THE VIETNAM WAR: A NATION DIVIED IN TWO

~Aritra Biswas
Young children ran through the rice paddies in the small towns of Vietnam. Their laughter filled with green hills not knowing that their country was going to be turned into one of the most torturous battlefields of the modern history.
A DREAM OF FREEDOM
Vietnam was a drained nation, though optimistic after World War II. The French had been in control in the region almost a hundred years and this time round their control was loosening. North Vietnam heard a voice Ho Chi Minh, a focused man with a dream “A Free and United Vietnam”.
He stood before his people in 1945 and proclaimed independence quoting some well-known words to every American “All men are created equal. It would be possible at one time.” But the world had other plans. The French desired their colony and war in Vietnam was not too long. The villagers were transformed into soldiers, families were torn apart and the once a peaceful countryside became a battlefield. It was not until 1954, eight years later, that the Vietnamese were able to beat the French at Dien Bien Phu a victory that shocked the world. However, it also cost a toll as Vietnam was divided in two.
A LINE THROUGH THE HEART
Communism was followed by the North led by Ho Chi Minh. The US supported the South, led by President Ngo Dinh Diem, in fear of communism proliferation during the cold war era. A boundary the 17th parallel divided the country. On one side, there were families that found themselves with brothers and on the other side, there were families with sisters. The two groups swore to engage in an election to reunite Vietnam but this became non-existent. Diem became harsh in the South and people mumbled against him. The Viet Cong rebels who had started to emerge in the jungles were determined to reunite the country no matter the cost which included war.
AMERICA ENTERS THE STORM
By early 1960s United States had dispatched advisors to assist the government of Diem. However, very soon they were dispatching troops. U.S military campaign was launched in 1964 following the incident of the Gulf of Tonkin. Planes filled the sky and villages shook with the noise of bombs. American young men most of them were barely 18 or 19 years old were dropping into the thick damp jungles of a land they barely knew and combating people they hardly knew and each family suffered the loss of one to a bullet. Each hill taken was retaken by another.
THE HUMAN COST
It was not just a war that took place in Vietnam but it was available in the living room of all over the globe. Through black and white television, the Americans witnessed burned villages, crying children and soldiers who seemed to be too young to be at war.

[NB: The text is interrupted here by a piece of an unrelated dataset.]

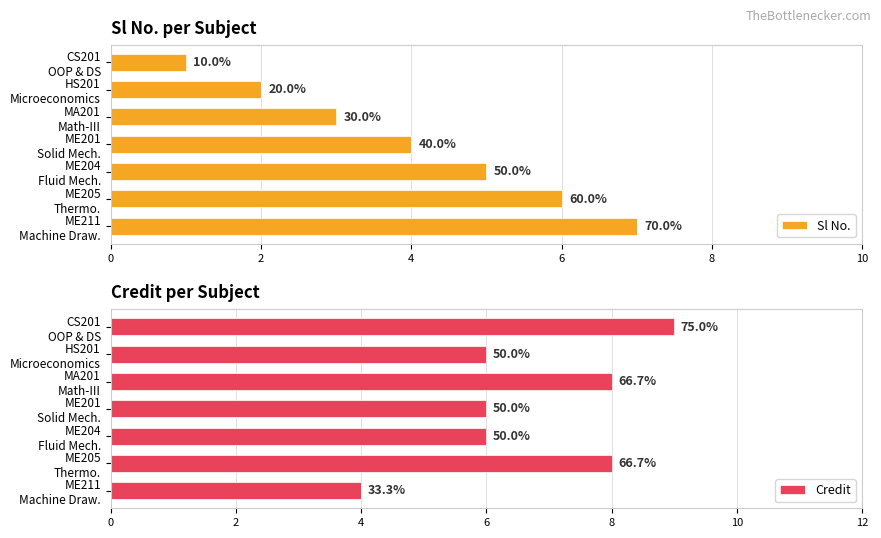

What is the average value of the Sl No. series?

4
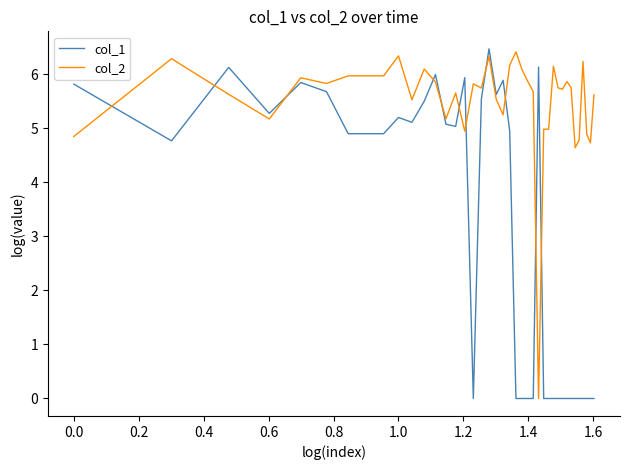

Which series ends up on top after the final intersection of col_1 and col_2?

col_2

Students protested back at home, mothers cried and the avenues were full of placards that said, “Bring our boys home”. The war in Vietnam was a personal experience. Bombs took away the crops of the farmers. Babies were being taken through smoke fields by mothers. However, in the commotion, life continued, people continued cooking rice, continued singing and continued hoping.
THE TURNING POINT
On February 1968 Vietnamese New Year, the Tet Offensive broke out a surprise attack that stunned everybody. It demonstrated that the war was not over yet, that people struggling to get reunited have not given up. Although America managed to counterattack it’s forces, there was something that disintegrated that day. Man started asking himself, “What are we doing here? What are we fighting for?”.
THE FALL OF SAIGON
In 1973, peace seemed near. The US troops returned to their homes as the Paris peace accord was signed. But Vietnam was not yet healed of its wounds.
In 1975, two years later tanks belonging to the North entered Saigon. The South disintegrated virtually in a day. The final Americans were hoisted off rooftops by helicopters as crowds of desperate people hung on the gates of the US embassy. Vietnam was united again, however permanently different. The city of Saigon was now known as Ho Chi Minh City and the lengthy nightmare finally over.
AFTER THE SMOKE
Ghosts remained in the jungles, in the rivers and in the hearts of those who survived in the war. More than 3 million Vietnamese and 58,000 Americans were killed. However, despite all that suffering, the citizens of Vietnam came back together. Children nowadays play in the same rice fields. Laughter has come back now, the land had healed, painfully but gloriously.
A NATION’S MEMORY
The Vietnam War was not only a political or ideological story. It was the people’s story. Of a mother who lost her son. Of a soldier that came who changed. Of a country which would not remain the same as it used to be.
The war had shown that the world had paid a price that was impossible to imagine and that in some occasions, the toughest part to fight is to the way to forgive.